**AIM OF THE EXERCISE**
A single figure is expected: how many lines of the data that follows contain the word "thumb".

+++

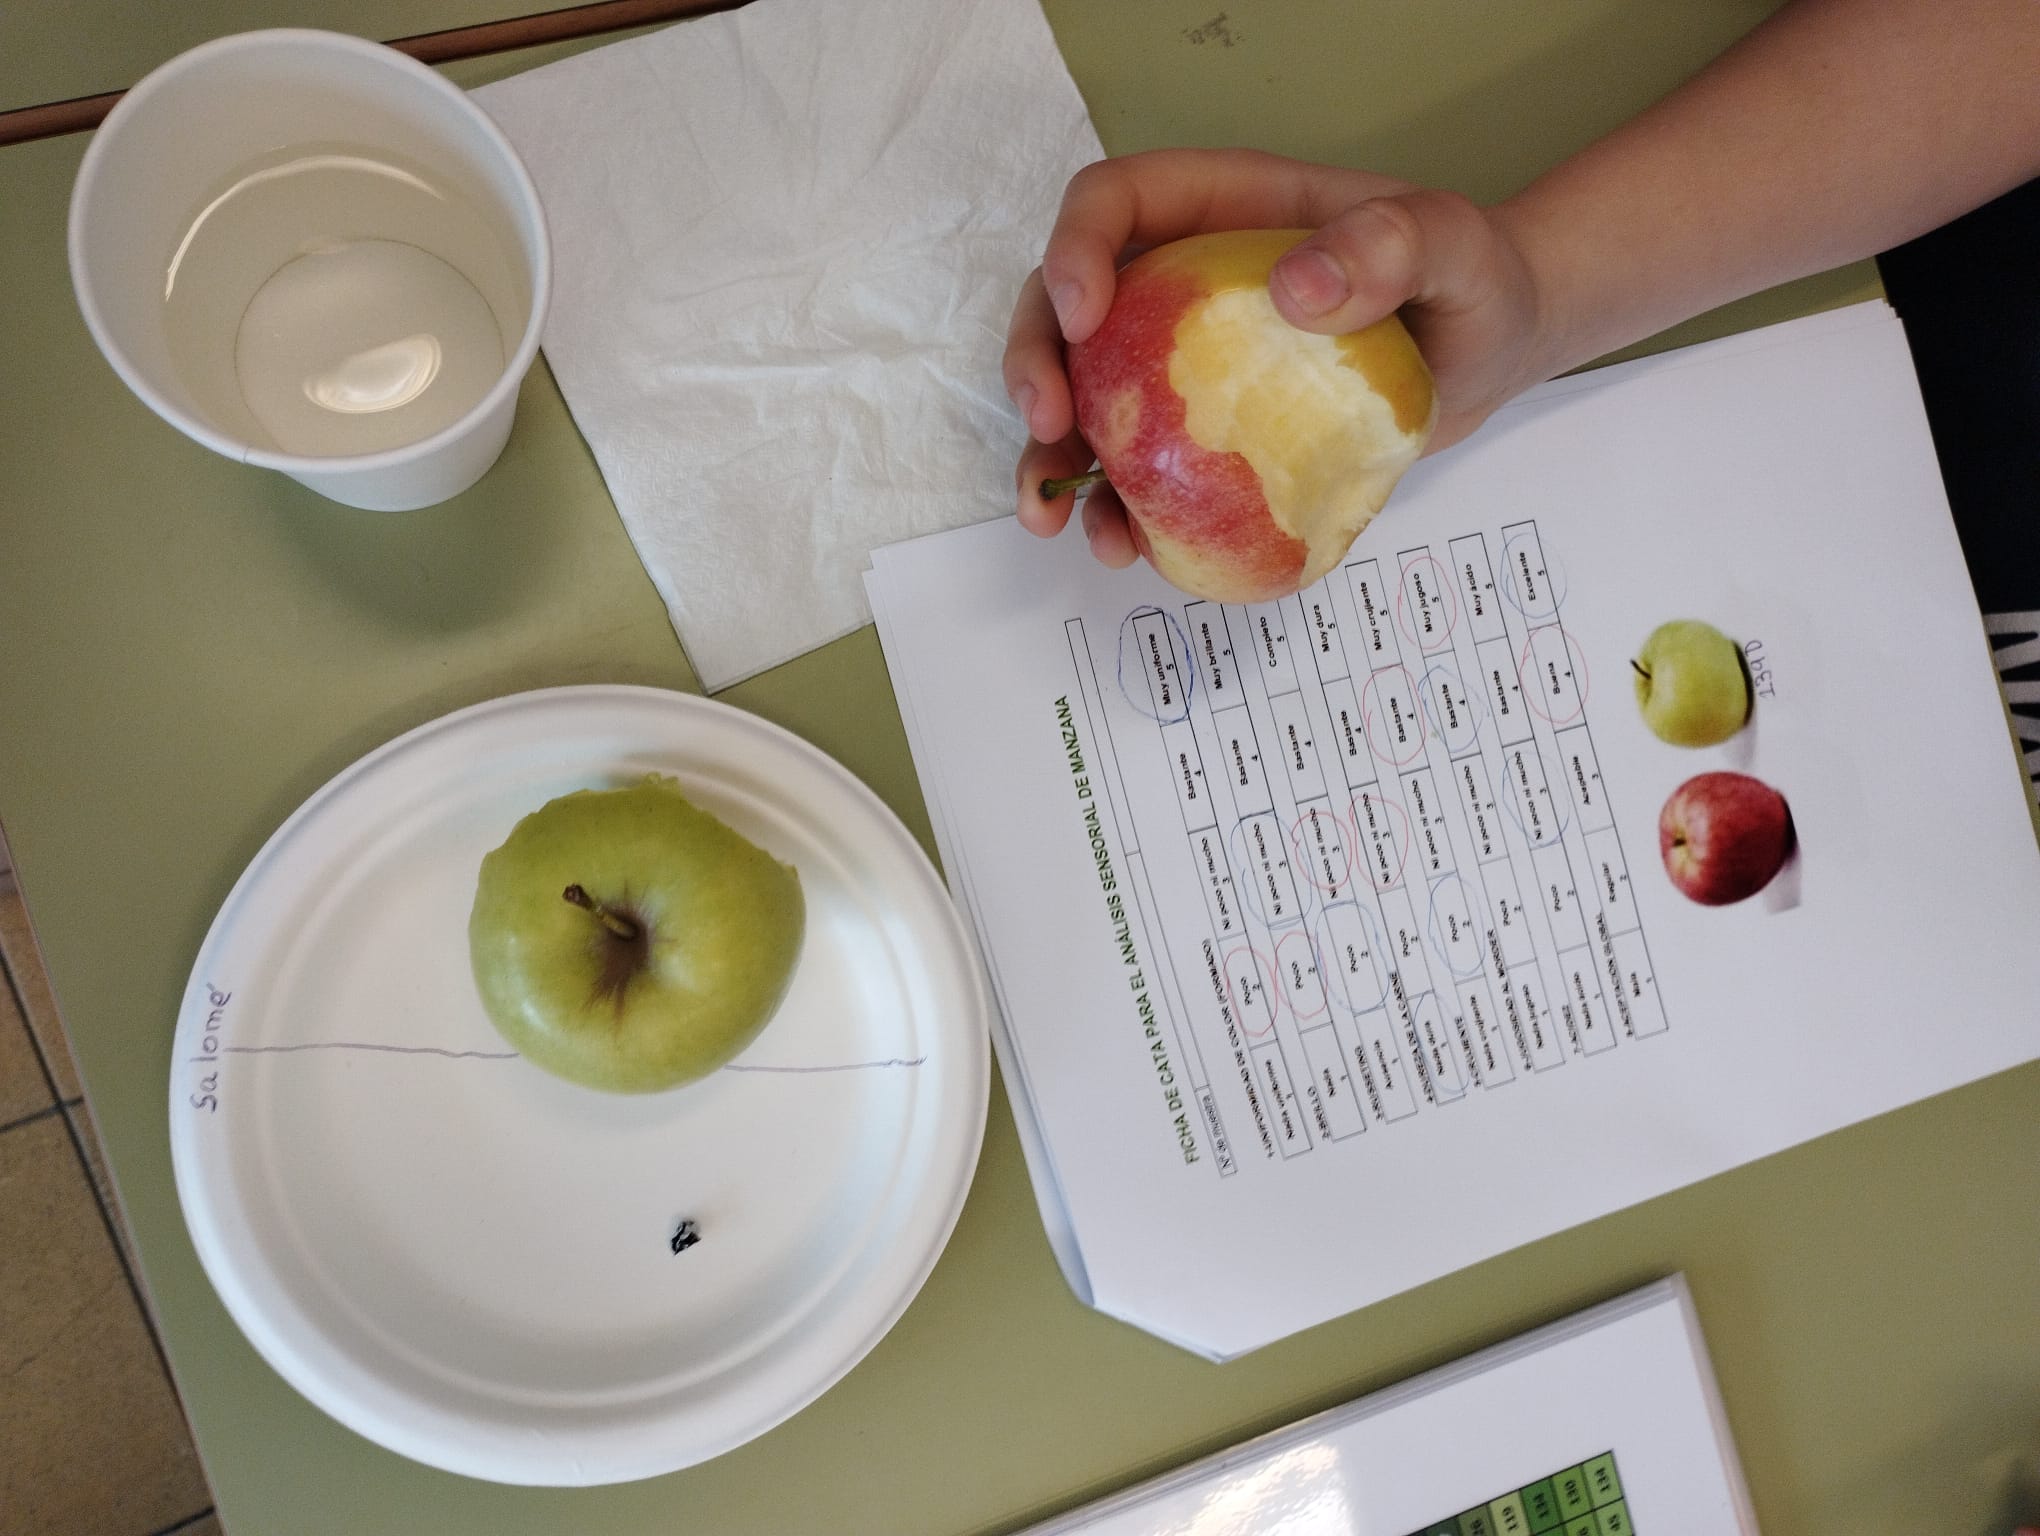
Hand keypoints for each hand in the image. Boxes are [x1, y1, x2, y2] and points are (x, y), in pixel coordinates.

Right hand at [1003, 149, 1553, 569]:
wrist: (1493, 348)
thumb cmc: (1469, 277)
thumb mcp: (1451, 244)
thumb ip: (1390, 245)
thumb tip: (1297, 291)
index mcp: (1223, 213)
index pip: (1115, 204)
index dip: (1077, 250)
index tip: (1086, 317)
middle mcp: (1184, 285)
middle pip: (1067, 306)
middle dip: (1035, 364)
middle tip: (1048, 424)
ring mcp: (1187, 365)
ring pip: (1086, 398)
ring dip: (1050, 458)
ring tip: (1053, 516)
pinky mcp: (1208, 436)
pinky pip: (1141, 470)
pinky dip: (1118, 512)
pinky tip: (1125, 548)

+++

**TASK RESPONSE**
4